**PROVIDED RECORDS**.

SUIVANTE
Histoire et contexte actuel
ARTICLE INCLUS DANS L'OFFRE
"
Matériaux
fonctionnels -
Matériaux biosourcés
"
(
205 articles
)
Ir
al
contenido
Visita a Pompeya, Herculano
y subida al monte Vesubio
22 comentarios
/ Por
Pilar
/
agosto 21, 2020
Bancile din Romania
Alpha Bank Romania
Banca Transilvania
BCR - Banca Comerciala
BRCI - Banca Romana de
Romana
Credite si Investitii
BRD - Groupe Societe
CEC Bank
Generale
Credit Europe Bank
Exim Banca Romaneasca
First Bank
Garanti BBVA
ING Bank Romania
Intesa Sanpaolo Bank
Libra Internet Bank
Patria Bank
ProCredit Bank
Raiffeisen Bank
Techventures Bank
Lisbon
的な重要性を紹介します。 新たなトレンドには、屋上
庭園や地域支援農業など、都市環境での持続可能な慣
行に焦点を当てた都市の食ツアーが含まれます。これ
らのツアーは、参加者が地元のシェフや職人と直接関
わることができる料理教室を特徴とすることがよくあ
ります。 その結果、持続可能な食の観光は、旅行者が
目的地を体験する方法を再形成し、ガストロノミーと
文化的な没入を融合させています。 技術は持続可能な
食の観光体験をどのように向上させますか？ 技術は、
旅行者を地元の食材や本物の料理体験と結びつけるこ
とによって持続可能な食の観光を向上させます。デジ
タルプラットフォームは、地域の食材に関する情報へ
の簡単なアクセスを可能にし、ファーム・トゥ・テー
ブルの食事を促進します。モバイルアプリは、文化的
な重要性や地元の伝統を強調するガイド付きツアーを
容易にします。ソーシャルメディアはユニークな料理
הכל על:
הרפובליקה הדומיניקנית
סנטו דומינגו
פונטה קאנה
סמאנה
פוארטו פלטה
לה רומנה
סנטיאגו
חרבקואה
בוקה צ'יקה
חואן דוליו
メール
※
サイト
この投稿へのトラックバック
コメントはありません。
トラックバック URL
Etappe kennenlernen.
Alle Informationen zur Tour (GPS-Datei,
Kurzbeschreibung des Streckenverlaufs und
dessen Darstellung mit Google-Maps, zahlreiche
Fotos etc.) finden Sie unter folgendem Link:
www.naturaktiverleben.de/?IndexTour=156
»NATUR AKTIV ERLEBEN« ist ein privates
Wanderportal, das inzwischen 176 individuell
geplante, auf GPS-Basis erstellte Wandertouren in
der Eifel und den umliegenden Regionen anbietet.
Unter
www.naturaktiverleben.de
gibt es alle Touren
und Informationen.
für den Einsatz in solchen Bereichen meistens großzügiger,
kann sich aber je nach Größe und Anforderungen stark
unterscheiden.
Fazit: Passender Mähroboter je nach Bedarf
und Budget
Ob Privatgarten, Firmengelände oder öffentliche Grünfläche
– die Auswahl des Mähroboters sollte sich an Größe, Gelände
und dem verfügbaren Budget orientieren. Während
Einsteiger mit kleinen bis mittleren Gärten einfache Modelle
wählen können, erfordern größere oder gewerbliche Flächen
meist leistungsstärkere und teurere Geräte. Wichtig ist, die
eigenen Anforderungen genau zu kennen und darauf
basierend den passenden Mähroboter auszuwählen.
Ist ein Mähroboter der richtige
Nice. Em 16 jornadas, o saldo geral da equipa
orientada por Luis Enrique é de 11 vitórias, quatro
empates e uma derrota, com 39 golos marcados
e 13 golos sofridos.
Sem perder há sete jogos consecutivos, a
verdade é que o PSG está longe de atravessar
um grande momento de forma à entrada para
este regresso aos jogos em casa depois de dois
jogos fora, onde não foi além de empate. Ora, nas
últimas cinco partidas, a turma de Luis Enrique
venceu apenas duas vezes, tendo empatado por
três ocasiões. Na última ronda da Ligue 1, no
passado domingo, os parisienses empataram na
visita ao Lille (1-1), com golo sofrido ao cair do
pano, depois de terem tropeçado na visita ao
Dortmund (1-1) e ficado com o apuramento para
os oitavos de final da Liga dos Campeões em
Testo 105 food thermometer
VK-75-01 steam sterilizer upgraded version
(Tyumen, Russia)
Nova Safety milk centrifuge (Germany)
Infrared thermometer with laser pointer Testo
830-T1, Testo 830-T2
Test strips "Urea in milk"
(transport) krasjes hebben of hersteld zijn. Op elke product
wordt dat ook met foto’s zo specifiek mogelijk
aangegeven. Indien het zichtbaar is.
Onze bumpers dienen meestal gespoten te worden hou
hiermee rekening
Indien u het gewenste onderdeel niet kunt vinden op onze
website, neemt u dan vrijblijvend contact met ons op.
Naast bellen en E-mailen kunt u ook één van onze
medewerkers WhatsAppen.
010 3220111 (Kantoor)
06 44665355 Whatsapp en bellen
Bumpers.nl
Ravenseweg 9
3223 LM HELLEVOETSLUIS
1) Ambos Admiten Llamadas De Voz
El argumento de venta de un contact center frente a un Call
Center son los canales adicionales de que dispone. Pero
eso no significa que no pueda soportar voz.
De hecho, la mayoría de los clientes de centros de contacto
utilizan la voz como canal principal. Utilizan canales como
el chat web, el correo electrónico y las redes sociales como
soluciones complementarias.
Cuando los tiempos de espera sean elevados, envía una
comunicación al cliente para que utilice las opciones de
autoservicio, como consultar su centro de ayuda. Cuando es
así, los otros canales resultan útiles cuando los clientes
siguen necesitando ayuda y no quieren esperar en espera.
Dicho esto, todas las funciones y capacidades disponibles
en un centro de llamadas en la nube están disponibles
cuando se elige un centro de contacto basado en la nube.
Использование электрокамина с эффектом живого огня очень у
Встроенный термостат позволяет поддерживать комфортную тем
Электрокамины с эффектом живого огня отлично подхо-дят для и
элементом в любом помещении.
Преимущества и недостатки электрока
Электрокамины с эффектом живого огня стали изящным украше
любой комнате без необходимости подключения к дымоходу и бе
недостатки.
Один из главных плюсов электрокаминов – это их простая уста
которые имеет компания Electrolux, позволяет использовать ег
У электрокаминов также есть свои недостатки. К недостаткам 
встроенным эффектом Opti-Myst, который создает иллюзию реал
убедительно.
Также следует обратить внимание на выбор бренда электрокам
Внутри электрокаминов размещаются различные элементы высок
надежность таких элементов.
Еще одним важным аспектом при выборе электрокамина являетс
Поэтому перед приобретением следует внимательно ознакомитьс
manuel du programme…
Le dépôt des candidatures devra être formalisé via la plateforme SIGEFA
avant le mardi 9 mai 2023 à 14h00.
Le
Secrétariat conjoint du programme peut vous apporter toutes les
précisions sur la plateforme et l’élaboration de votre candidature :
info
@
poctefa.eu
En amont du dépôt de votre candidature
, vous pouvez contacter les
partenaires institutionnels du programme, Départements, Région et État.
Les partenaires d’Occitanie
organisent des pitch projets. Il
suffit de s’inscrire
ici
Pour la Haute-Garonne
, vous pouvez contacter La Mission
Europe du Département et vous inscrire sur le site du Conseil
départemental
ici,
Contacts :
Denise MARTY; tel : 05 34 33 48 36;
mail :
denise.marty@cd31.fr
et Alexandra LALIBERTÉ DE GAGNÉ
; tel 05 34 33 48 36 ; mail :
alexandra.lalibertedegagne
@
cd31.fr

**EXERCISE INSTRUCTIONS**.
Check each line above for the string "Bank" and copy the ones that have it.

**EXERCISE OUTPUT**.
Alpha Bank Romania
CEC Bank
Credit Europe Bank
First Bank
ING Bank Romania
Intesa Sanpaolo Bank
Libra Internet Bank
Patria Bank
ProCredit Bank
Raiffeisen Bank
Techventures Bank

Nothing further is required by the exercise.